With Laing trapped at the centre of all this madness, it's little wonder that his own mental state begins to dwindle. He remains the literal middle (levels) man, but he is not immune to the madness and the film continues to remind us of the man we were shown at the opening scenes, a man who has been so corrupted by the high-rise that he doesn't go to work. Laing does little other than continuing to work out in the gym.

At least it's not an electric rowing machine in the gym. That probably wouldn't work, right?

The orgy of sex and violence reaches its head (sorry) with Wilder starting a journey to the top floors and the reclusive Royal moving all the way downstairs to the front doors.

High-Rise rarely steps away from its heart, a brutally farcical look at class in an urban environment that isn't too far removed from the world we live in. The film's social commentary touches on every class, from women to the media, casting just a quick glance at each. The farcical whims of the movie and its narrative might draw laughter from a certain audience, but it hammers its points home with every chance it gets.

High-Rise isn't a film to everyone's tastes: during the Q&A afterwards, Wheatley discussed that very fact, and some of the audience's questions were clear, with some wanting more of the dark comedy of Sightseers while others wanted the unease of Kill List. Instead, High-Rise brings together Wheatley's body of work with a subtle blend of traditional and dark comedy, violence, sex and social commentary, all in a surprisingly neat package. In fact, High-Rise is so dense and tightly edited that its two hour running time feels somewhat longer, with the film taking a sprawling storied structure with highs and lows reminiscent of Cloud Atlas (and I mean that as a compliment.)

Wheatley also made specific reference to Amy Jump, his collaborator on several films and writer of this: he drew attention to the fact that her work on this film is so important that she is credited alongside him in the opening credits. With each question, Wheatley made Jump's place in the creation of this film more and more important, and it was a warming comment to hear a director respecting his writer and co-editor in such a fashion, proving that the two of them are an amazing, powerful force.

As Laing, Hiddleston is surprisingly commanding: while he certainly has acting chops, his camp performances in the various Marvel films and Crimson Peak left me shrugging, certain that all the attention towards his performances was blinded by the gloss, budget and names for those roles. Not so here: Hiddleston's performance turns on a dime, drifting between cold and comedy in keeping with the much larger themes of the film.

The rest of the cast follow his lead, each doing what's required from them at any given moment: Sienna Miller courts ground of a Bond-girl who is at once in command of and subject to her past and her sexuality while Luke Evans is full of Welsh sound and fury in a role that doesn't ask for anything more than to bray obnoxiously.

My one issue with High-Rise is, ironically, the entire point of the film, and it plays this card several times: there are so many supporting characters (women with big hair and men with moustaches) that it becomes nearly impossible to tell them apart.
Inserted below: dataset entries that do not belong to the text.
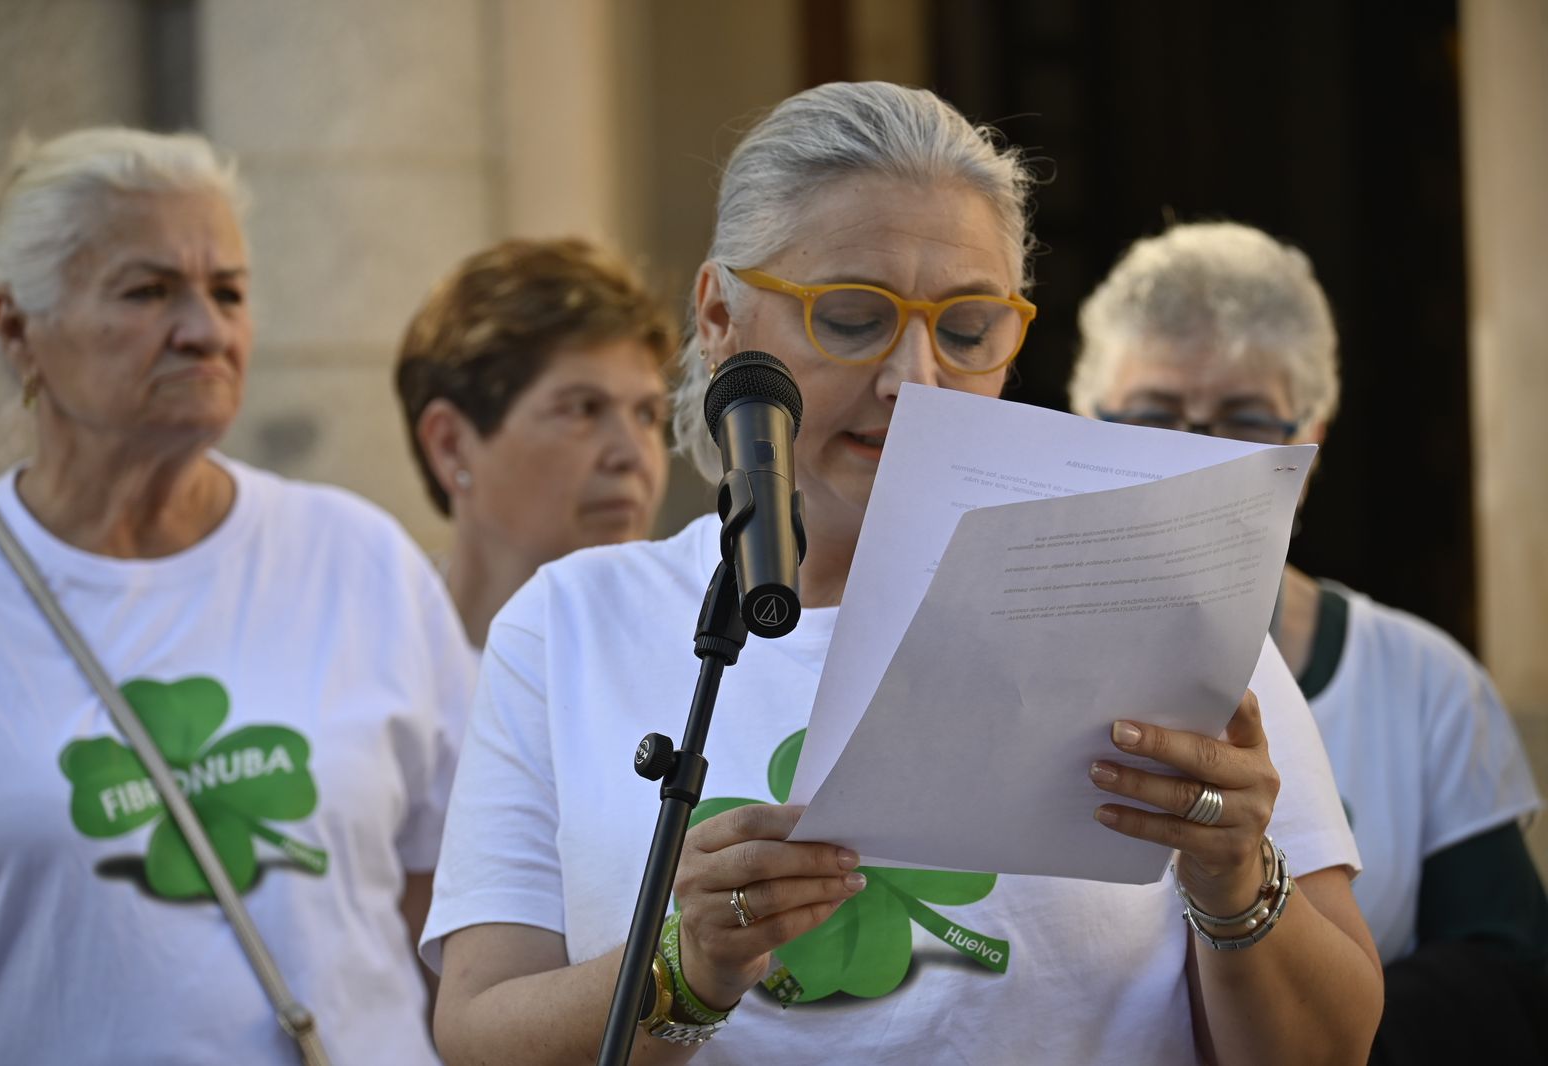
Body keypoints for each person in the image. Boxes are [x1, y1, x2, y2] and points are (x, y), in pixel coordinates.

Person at [422, 83, 1383, 1065]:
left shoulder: (1150, 588)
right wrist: (687, 965)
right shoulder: (572, 624)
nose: (913, 377)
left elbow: (1332, 1043)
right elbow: (478, 1027)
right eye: (849, 317)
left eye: (967, 328)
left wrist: (1236, 882)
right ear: (719, 317)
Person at [0, 127, 474, 1064]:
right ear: (17, 327)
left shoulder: (356, 559)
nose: (205, 328)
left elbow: (462, 917)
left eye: (227, 290)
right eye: (148, 291)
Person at [1070, 219, 1548, 1060]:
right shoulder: (1028, 662)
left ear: (1311, 433)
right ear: (1088, 419)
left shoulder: (1423, 680)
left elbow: (1508, 974)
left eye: (1245, 420)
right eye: (1153, 417)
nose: (1199, 459)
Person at [393, 238, 675, 647]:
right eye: (583, 409)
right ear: (451, 444)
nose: (632, 455)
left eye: (648, 414)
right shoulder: (368, 665)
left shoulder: (702, 667)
The film flirts with this conceit during moments of darkness, during that French aristocratic party where it is impossible to tell them apart amongst the pomp and hair.

You know, just like it's impossible to tell the different floors of an apartment building apart?

On this first viewing of High-Rise, the film has the words "cinematic masterpiece" all over it, but one that you will either love or hate (I did see it at a film festival after all.) It's one I've written about at length right here and now, and all while barely skimming the surface.

I'll watch this again. I might enjoy it even more. I might even write even more about it. That's the type of film this is.

It's called High-Rise and like its name, it's a lofting tower of an achievement.